La macabra danza della luce sulle ci abbandonò dopo mezz’ora, per qualche strana ragione il carburo di calcio rimaneva incombusto e le nostre lampade si erano spente. Piombammo così nella cecità e la perdita d’orientamento acuì il freddo. Continuammo al buio, ma la grotta continuava a scendere sempre più ripida, scendeva fino al fondo delle nostre più riposte paure, nel ventre del Kieltäymys.

Dopo pochi minuti lo speco diventò più angusto, un asfissiante cunicolo nelle fauci di un’immobile oscurità. Il professor Ahford si fermò ansimante. L’antro ora era pervaso da fetide esalazioni. Fu allora che scivolammo nello schiumare del fango sotto i nostri piedi. Allungai le mani in cerca di appigli e vidi il professor Ashford venire inghiottito. Persi la presa, caddi e, iniziando a precipitare, svenni.

Mi ridestai in un androne avvolto in una semioscurità informe. Mi rizzai in piedi e con le gambe tremanti mi diressi verso ciò che m’appariva come uno spiraglio iridescente, un lume di speranza. Breve fu la via che mi condusse alla luce. Una fenditura nella roccia lasciava filtrare il nitore del giorno. Trascinandomi in un’incredula felicità, riemersi dagli abissi, lacero e immondo. Davanti a me s’apriva un’amena radura.

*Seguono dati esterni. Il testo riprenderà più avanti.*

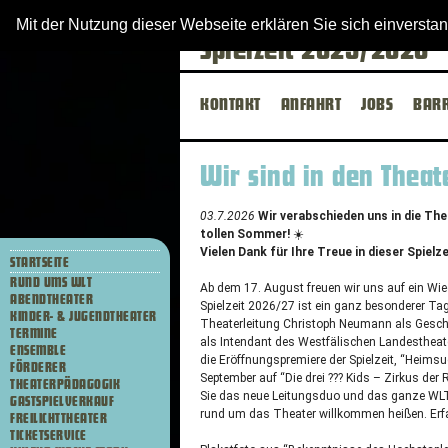
Westfälisches Landes
Mit der Nutzung dieser Webseite erklären Sie sich einverst
Spielzeit 2025/2026
KONTAKT
ANFAHRT
JOBS
BARR
Wir sind in den Theat
03.7.2026
Wir verabschieden uns in die Th
tollen Sommer!
☀️
Vielen Dank für Ihre Treue in dieser Spielze
STARTSEITE
RUND UMS WLT
Ab dem 17. August freuen wir uns auf ein Wied
ABENDTHEATER
Spielzeit 2026/27 ist ein ganz besonderer Ta
KINDER- & JUGENDTHEATER
Theaterleitung Christoph Neumann als Geschä
TERMINE
als Intendant des Westfälischen Landestheate
ENSEMBLE
die Eröffnungspremiere der Spielzeit, “Heim
FÖRDERER
September auf “Die drei ??? Kids – Zirkus der
THEATERPÄDAGOGIK
Sie das neue Leitungsduo und das ganze
WL
GASTSPIELVERKAUF
rund um das Theater willkommen heißen. Erf
FREILICHTTHEATER
TICKETSERVICE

Il professor Ashford non rinvenne mai dal Kieltäymys. Con lui scomparve per sempre il Tapahtumat Kirja. La montagna racchiudeva un grembo carsico, mai prima d’allora esplorato, che si snodava in numerose ramificazioni e oggi è percorribile con le dovute cautele e accompagnati da speleologi esperti. Il ramo principale ci aveva guidato per un miglio, poi, presumibilmente eravamo scivolati in quella che oggi viene chiamata la Gola del Diavolo, un ripido canalone che si perde negli abissi e non è ancora stato interamente perlustrato. Il punto in cui io rinvenni è stato battezzato La Sala del Cieco.

Laggiù, ovunque si trovino quanti profanarono il Kieltäymys, nessuno è stato ancora. Nessuno osa violare ciò che la montagna nasconde, perché più temibile di una montagna di leggende, è la montagna che non ne ha.